For this market posture I want you to look at your charts.
First, let's look at the one-year, daily chart. Now, considering the rise in Implied Volatility, which may be here to stay for awhile, look at the potential trading range for the SPX - I see it between 2650 and 2785 as of the March 2. The SPX can easily swing in this 135 point range as volatility remains high. We'll know when the volatility is subsiding as the index trades in a smaller range. You will see higher lows and lower highs likely. Going into this next trading week the SPX should NOT fall below the 2650 support. If so, we can easily plan on more short-term down trending.
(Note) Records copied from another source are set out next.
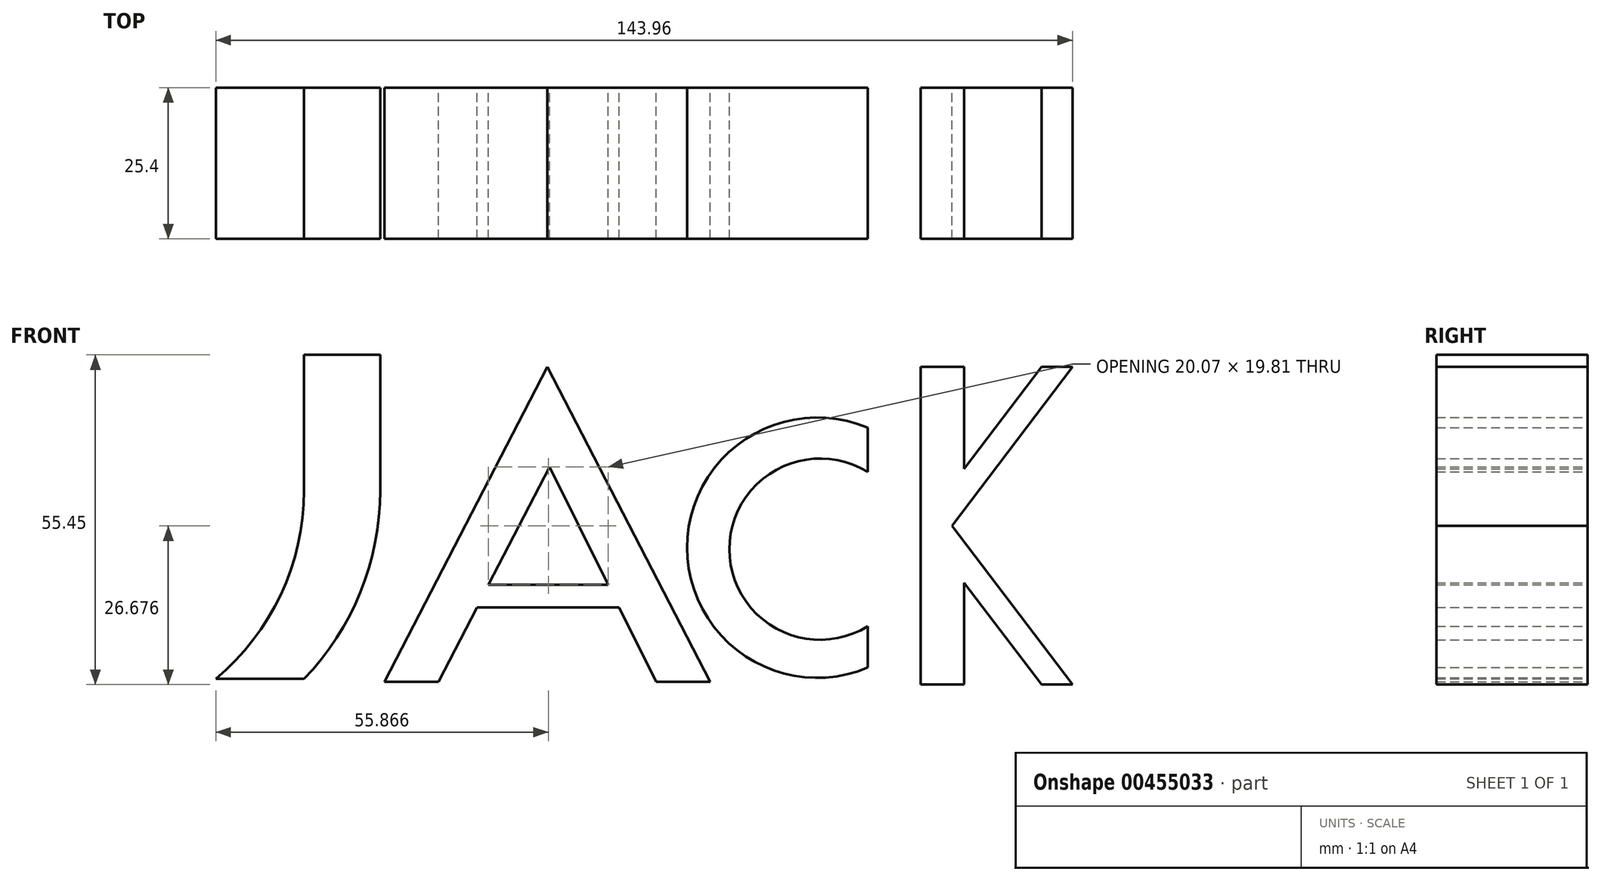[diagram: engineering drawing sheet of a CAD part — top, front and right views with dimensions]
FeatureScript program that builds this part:
annotation { "Feature Type Name" : "Feature", "Feature Type Description" : "" }
export const myFeature = defineFeature(function(context is Context, id is Id, definition is map)
    precondition{}
    {
        {
            var Q0;
            Q0=qCreatedBy(makeId("Front.planeOp"),FACE);
            var sketch = newSketch(context, id + "F0", { "sketchPlane" : qUnion([Q0])});
            skLineSegment(sketch, "E0", {"start": v(-52.69, 32.43) * mm, "end": v(-39.89, 32.43) * mm});
            skLineSegment(sketch, "E1", {"start": v(-39.89, 32.43) * mm, "end": v(-39.89, 9.58) * mm});
            skLineSegment(sketch, "E2", {"start": v(-39.89, 9.58) * mm, "end": v(-39.89, 32.43) * mm});
            skLineSegment(sketch, "E3", {"start": v(-52.69, 32.43) * mm, "end": v(-52.69, 9.58) * mm});
            skArc(sketch, "E4", {"start": v(-52.69, -22.05) * mm, "mid": v(-43.2, -7.48) * mm, "end": v(-39.89, 9.58) * mm});
            skPoint(sketch, "E4.startSnap0", {"position": v(-52.69, 21) * mm});
            skArc(sketch, "E5", {"start": v(-67.5, -22.05) * mm, "mid": v(-56.58, -7.88) * mm, "end": v(-52.69, 9.58) * mm});
            skLineSegment(sketch, "E6", {"start": v(-67.5, -22.05) * mm, "end": v(-52.69, -22.05) * mm});
            skLineSegment(sketch, "E7", {"start": v(-39.13, -22.55) * mm, "end": v(-11.76, 30.42) * mm});
            skLineSegment(sketch, "E8", {"start": v(-11.76, 30.42) * mm, "end": v(15.6, -22.55) * mm});
            skLineSegment(sketch, "E9", {"start": v(-39.13, -22.55) * mm, "end": v(-30.1, -22.55) * mm});
            skLineSegment(sketch, "E10", {"start": v(-30.1, -22.55) * mm, "end": v(-23.64, -10.06) * mm});
            skLineSegment(sketch, "E11", {"start": v(15.6, -22.55) * mm, "end": v(6.5, -22.55) * mm});
            skLineSegment(sketch, "E12", {"start": v(-11.44, 13.56) * mm, "end": v(-1.6, -6.25) * mm});
            skLineSegment(sketch, "E13", {"start": v(-23.64, -10.06) * mm, "end": v(0, -10.06) * mm});
            skLineSegment(sketch, "E14", {"start": v(0, -10.06) * mm, "end": v(-23.64, -10.06) * mm});
            skLineSegment(sketch, "E15", {"start": v(-1.6, -6.25) * mm, "end": v(-21.67, -6.25) * mm});
            skLineSegment(sketch, "E16.trimOffspring", {"start": v(-21.67, -6.25) * mm, "end": v(-11.44, 13.56) * mm});
            skLineSegment(sketch, "E17", {"start": v(0, -10.06) * mm, "end": v(0.3, -10.06) * mm});
            skLineSegment(sketch, "E18", {"start": v(0.3, -10.06) * mm, "end": v(0, -10.06) * mm});
            skLineSegment(sketch, "E19.trimOffspring", {"start": v(0.3, -10.06) * mm, "end": v(6.5, -22.55) * mm});
            skPoint(sketch, "E20.end.orphan", {"position": v(28.2, -22.55) * mm});
            skPoint(sketch, "E20.start.orphan", {"position": v(26.93, 30.42) * mm});
            skArc(sketch, "E21", {"start": v(42.04, 20.17) * mm, "mid": v(11.7, 0) * mm, "end": v(42.04, -20.17) * mm});
            skLineSegment(sketch, "E22", {"start": v(42.04, 20.17) * mm, "end": v(42.04, 12.72) * mm});
            skArc(sketch, "E23", {"start": v(42.04, 12.72) * mm, "mid": v(18.8, -0.25) * mm, "end": v(42.04, -13.22) * mm});
            skLineSegment(sketch, "E24.trimOffspring", {"start": v(42.04, -13.22) * mm, "end": v(42.04, -20.17) * mm});
            skLineSegment(sketch, "E25", {"start": v(50.97, 30.42) * mm, "end": v(50.97, -23.02) * mm});
            skLineSegment(sketch, "E26", {"start": v(50.97, -23.02) * mm, "end": v(50.97, 30.42) * mm});
            skLineSegment(sketch, "E27", {"start": v(50.97, 30.42) * mm, "end": v(58.24, 30.42) * mm});
            skLineSegment(sketch, "E28", {"start": v(58.24, -23.02) * mm, "end": v(58.24, -5.9) * mm});
            skLineSegment(sketch, "E29", {"start": v(50.97, -23.02) * mm, "end": v(58.24, -23.02) * mm});
            skLineSegment(sketch, "E30", {"start": v(58.24, 13.3) * mm, "end": v(71.24, 30.42) * mm});
            skLineSegment(sketch, "E31", {"start": v(71.24, 30.42) * mm, "end": v(58.24, 13.3) * mm});
            skLineSegment(sketch, "E32", {"start": v(58.24, -5.9) * mm, "end": v(71.24, -23.02) * mm});
            skLineSegment(sketch, "E33", {"start": v(71.24, -23.02) * mm, "end": v(58.24, -5.9) * mm});
            skLineSegment(sketch, "E34", {"start": v(56.2, 3.7) * mm, "end": v(76.46, 30.42) * mm});
            skPoint(sketch, "E34.startSnap0", {"position": v(58.24, 3.7) * mm});
            skLineSegment(sketch, "E35", {"start": v(76.46, 30.42) * mm, "end": v(71.24, 30.42) * mm});
            skLineSegment(sketch, "E36", {"start": v(56.2, 3.7) * mm, "end": v(76.46, -23.02) * mm});
            skLineSegment(sketch, "E37", {"start": v(71.24, -23.02) * mm, "end": v(76.46, -23.02) * mm});
            skLineSegment(sketch, "E38.trimOffspring", {"start": v(58.24, 13.3) * mm, "end": v(58.24, 30.42) * mm});
            skPoint(sketch, "E39.orphan", {"position": v(50.97, 3.7) * mm});
            skSolve(sketch);
        }
        {
            var Q0;
            Q0 = qSketchRegion(id + "F0", true);
            extrude(context, id + "F1", {"entities" : qUnion([Q0]), "depth" : 25.4 * mm});
        }
    });
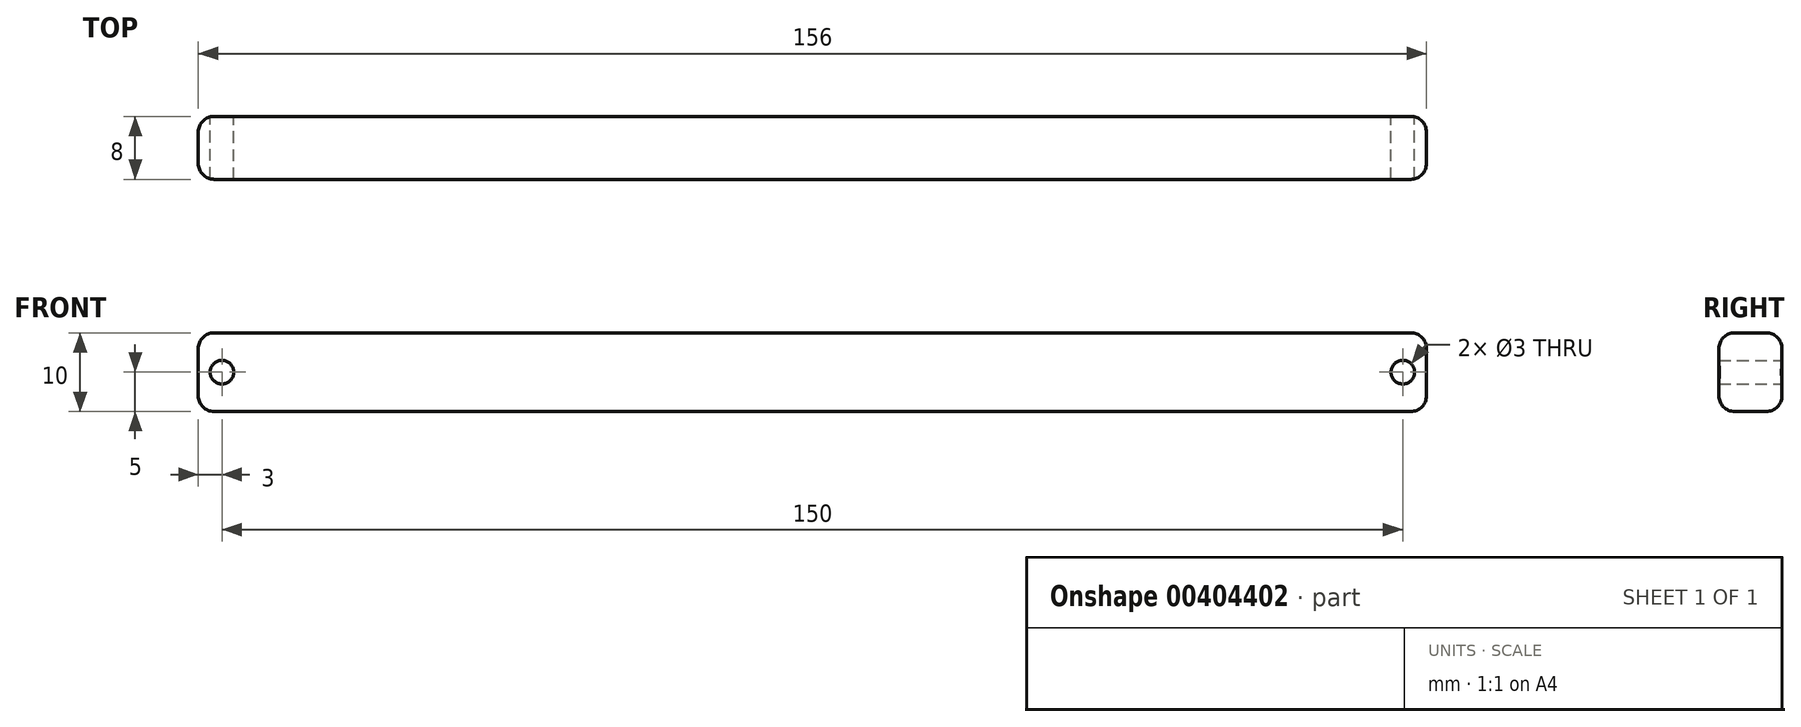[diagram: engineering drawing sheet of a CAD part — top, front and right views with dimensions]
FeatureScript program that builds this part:
annotation { "Feature Type Name" : "Feature", "Feature Type Description" : "" }
export const myFeature = defineFeature(function(context is Context, id is Id, definition is map)
    precondition{}
    {
        {
            var Q0;
            Q0=qCreatedBy(makeId("Front.planeOp"),FACE);
            var sketch = newSketch(context, id + "F0", { "sketchPlane" : qUnion([Q0])});
            skLineSegment(sketch, "E0.bottom", {"start": v(-103, 0) * mm, "end": v(53, 0) * mm});
            skLineSegment(sketch, "E0.top", {"start": v(-103, 10) * mm, "end": v(53, 10) * mm});
            skLineSegment(sketch, "E0.left", {"start": v(-103, 0) * mm, "end": v(-103, 10) * mm});
            skLineSegment(sketch, "E0.right", {"start": v(53, 0) * mm, "end": v(53, 10) * mm});
            skCircle(sketch, "E1", {"center": v(50, 5) * mm, "radius": 1.5 * mm});
            skCircle(sketch, "E2.1.0.0", {"center": v(-100, 5) * mm, "radius": 1.5 * mm});
            skLineSegment(sketch, "E2.direction1", {"start": v(50, 5) * mm, "end": v(-100, 5) * mm, "construction": true});
            skSolve(sketch);
        }
        {
            var Q0;
            Q0=makeQuery(id+"F0.imprint","IMPRINT",FACE,{"disambiguationData":[TD([[makeQuery(id+"F0.imprint","IMPRINT",EDGE,{"derivedFrom":sQuery(id+"F0.wireOp",EDGE,"E0.bottom")}),1.0]])]});
            var Q1;
            Q1=sQuery(id+"F0.wireOp",EDGE,"E0.top");
            extrude(context, id + "F1", {"entities" : qUnion([Q0]), "surfaceEntities" : qUnion([Q1]), "depth" : 8 * mm});
        }
        {
            var Q0;
            Q0=makeQuery(id+"F1.opExtrude","SWEPT_FACE",FACE,{"disambiguationData":[OSD([sQuery(id+"F0.wireOp",EDGE,"E0.top")])]});
            var Q1;
            Q1=makeQuery(id+"F1.opExtrude","SWEPT_FACE",FACE,{"disambiguationData":[OSD([sQuery(id+"F0.wireOp",EDGE,"E0.right")])]});
            fillet(context, id + "F2", {"entities" : qUnion([Q0, Q1]), "radius" : 2 * mm, "tangentPropagation" : true, "allowEdgeOverflow" : false});
        }
        {
            var Q0;
            Q0=makeQuery(id+"F1.opExtrude","SWEPT_FACE",FACE,{"disambiguationData":[OSD([sQuery(id+"F0.wireOp",EDGE,"E0.left")])]});
            var Q1;
            Q1=makeQuery(id+"F1.opExtrude","SWEPT_FACE",FACE,{"disambiguationData":[OSD([sQuery(id+"F0.wireOp",EDGE,"E0.bottom")])]});
            fillet(context, id + "F3", {"entities" : qUnion([Q0, Q1]), "radius" : 2 * mm, "tangentPropagation" : true, "allowEdgeOverflow" : false});
        }
    });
Also, look at the Stochastic. The FastK line is below 50, but the FastD line is still above 50. The FastD line should not fall below 50 or our short-term swings can continue to have a down slope.
Looking at the Market Forecast line, the Near-Term (blue) line has swung all the way above 80 and below 20. This kind of motion indicates strong volatility in the market. Volatility will be subsiding as this line stays between 20 and 80 as it swings, but more so, volatility will subside once this line favors a direction. More top side touches vs down side touches.
For the second part of the market posture I want you to look at your three-year weekly chart. This is not a promising chart. The last candle is bearish after a short bounce (bear flag on the intermediate trend) For the intermediate trend to garner strength this next week needs to end bullish, not bearish. If this coming week is bearish we may be looking at an intermediate-term lower low.
The Stochastic on the weekly chart is just skimming the 50 level (FastD). Bulls do not want to see this line cross below 50 by week's end. The longer the FastD line stays below 50 on the weekly candles the more bearish the market can become.
Also indicating more intermediate bearish behavior is the Near-Term line on the MFC. This line fell below 20 on the week of February 5, and since then it has bounced higher, but failed to rise above 80 before turning bearish again. It's good that it is above 50, but this coming week could send it below 50 if the market is bearish enough.
My final thoughts are that the market is definitely showing more bearishness than we've seen in over twelve months. Be cautious about the size of new investments. Consider hedging (strong hedges) and take profits when you can to reduce exposure. Hopefully March statistics will play out the way many of you would like - 68 percent chance of being bullish. Don't let it take you by surprise, however. February was weaker than "normal."
I hope this helps.
Craig
3 comments:
Craig,
Thanks for taking the time to keep us up to date on you thoughts and analysis.
Thank you again for your analysis
I am glad the market is up today in a big way
Let's see how the week ends....
Thank you for keeping us informed with a clear analysis in this crazy market, Craig!